The Grand Placebo

The authorities in Britain and the United States are scrambling.  They hope to find answers as to how the 23-year-old engineering student Umar Farouk Abdulmutallab managed to elude and almost detonate himself on Northwest Airlines Flight 253 from Amsterdam to Detroit.  Even his family in Nigeria had contacted US security officials, voicing ‘concerns’ about their son’s radicalization.  Their son’s sojourn to the Yemen, a key al-Qaida ground, was mentioned.

Abdulmutallab was said to have hidden an explosive device under his clothes on the Detroit-bound airbus on Christmas Day.  The device supposedly involved the widely available high explosive PETN concealed in a condom and strapped to the leg of the suspect.  His intention, it is alleged, was to blow up the substance with the addition of a liquid chemical kept in a syringe.  A group calling itself al-Qaida in the Arabian Peninsular (AQAP) has claimed responsibility for the foiled effort.

The responses to this event demonstrate a disturbing tendency in law enforcement and international policing.  Banal events are regarded as radical and dangerous (typing the term ‘terror’ in the Google search engine might be ‘suspicious’), while a statement from a family vouching for their son’s defection to an al-Qaida stronghold is to be regarded as of lesser importance.  Eyebrows are not raised at pure cash transactions such as that which took place at Ghana – $3,000 worth for the ticket. The most useful, and the most obvious intelligence goes begging.

Instead, politicians and the policing establishment will rush for the nearest biometric or body imaging panacea they can find.  The solution, for them, resides in the machine.  Rep. Peter King from New York and the top Republican on the Homeland Security Committee has already shown us that streak, telling us that Abdulmutallab did not go through ‘full-body imaging machines in Nigeria or Amsterdam’ (Washington Post, Dec 27).  Image the body, one apparently solves the problem.  Security ‘experts’ prefer the jargon of the ‘Bikini principle’ in enforcement.  In the words of one commentator (ABC News, Mar 21, 2006), ‘When you provide strategic coverage of the most important vulnerabilities, you’ve already won most of the battle.’
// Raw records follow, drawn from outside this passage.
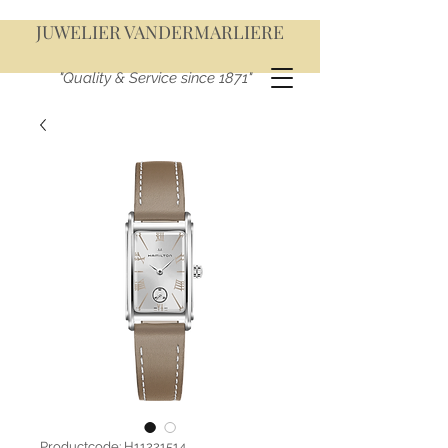
JUWELIER VANDERMARLIERE
"Quality & Service since 1871"
Productcode: H11221514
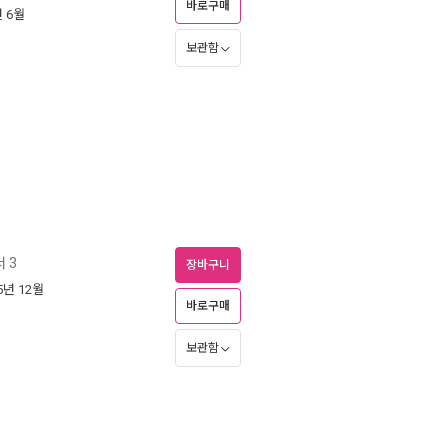
바로구매
년 6월
보관함
 3
장바구니
05년 12월
바로구매
보관함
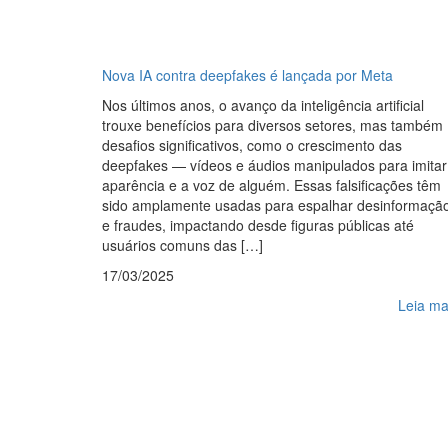
Nova IA contra deepfakes é lançada por Meta
Nos últimos anos, o avanço da inteligência artificial
trouxe benefícios para diversos setores, mas também
desafios significativos, como o crescimento das
deepfakes — vídeos e áudios manipulados para imitar
aparência e a voz de alguém. Essas falsificações têm
sido amplamente usadas para espalhar desinformaçã
e fraudes, impactando desde figuras públicas até
usuários comuns das […]
17/03/2025
Leia ma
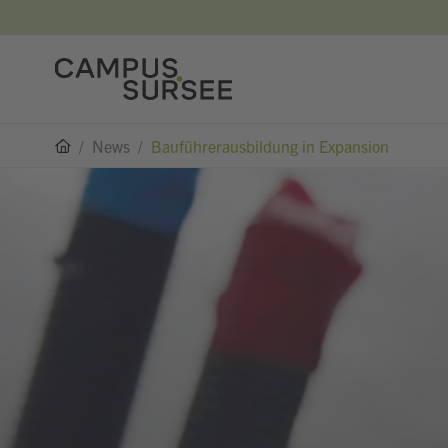
/
News
/
Bauführerausbildung in Expansion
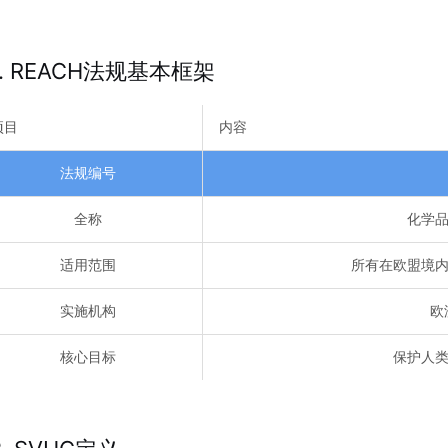
1. REACH法规基本框架
项目
内容
法规编号
全称
化学
适用范围
所有在欧盟境
实施机构
欧
核心目标
保护人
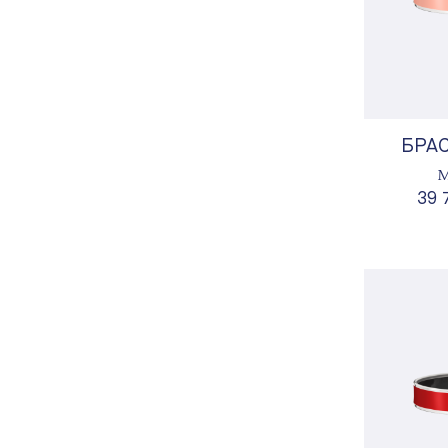
БРА
М
39 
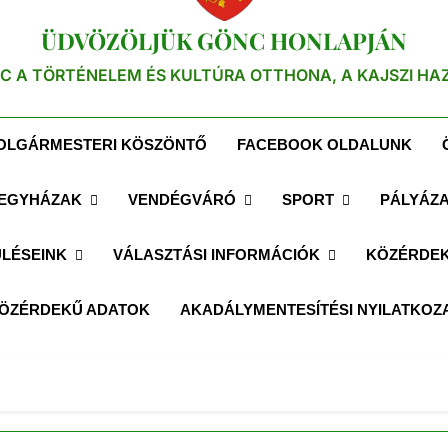
ÜDVÖZÖLJÜK GÖNC HONLAPJÁN
C A TÖRTÉNELEM ÉS KULTÚRA OTTHONA, A KAJSZI HA
OLGÁRMESTERI KÖSZÖNTŐ
FACEBOOK OLDALUNK
EGYHÁZAK
VENDÉGVÁRÓ
SPORT
PÁLYÁZ
LÉSEINK
VÁLASZTÁSI INFORMÁCIÓK
KÖZÉRDEK
ÖZÉRDEKŰ ADATOK
AKADÁLYMENTESÍTÉSI NYILATKOZ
Nor is the fabled relationship-sharing nature of intelligence between US and British officials smoothly run, let alone squeaky-clean.  In this case, it seems there was a failure in sharing information that might have proved costly.  The British Home Office was apparently in possession of the suspect’s fingerprints, which it never passed on to international agencies.

The authorities are bound to increase security measures, bringing an ever more intrusive regime into play in their hunt for elusive substances and bombers.  The already idiotic spectacle of having shoes removed is bound to become more bizarre.  Airport giants such as Heathrow, an already deeply frustrating airport for a passenger to traverse, are set to become more chaotic.

Such measures will hardly solve the problem.  The broader picture is stark for the British: a regular stream of radicalized Muslims taking up residence in such places as Yemen.  In terms of the purely technical aspect of law enforcement, each heavy-handed response clocks up another point on the al-Qaida scoreboard.  Bumbling officialdom risks looking authoritarian and inefficient.

What is striking is that officials did not observe their own information on the suspect, bringing into question whether the masses of data supplied to their coffers matter much in compiling ‘watch lists’ and the like.  Abdulmutallab was on an intelligence database which was blithely ignored.  Pre-existing records were not consulted.  The evidence of his father, Alhaji Umaru Abdulmutallab, was given similar treatment.  That his son ever boarded the flight from Amsterdam to Detroit was itself puzzling.

US President Barack Obama wants the entire screening process reviewed.  The Office of Homeland Security is stumped, with its secretary Janet Napolitano humbled by the near fatal event.  In the meantime, the grumbling queues and grouchy guardians at the boarding gate are bound to increase.  All in the name of feeding that grand placebo of airport security.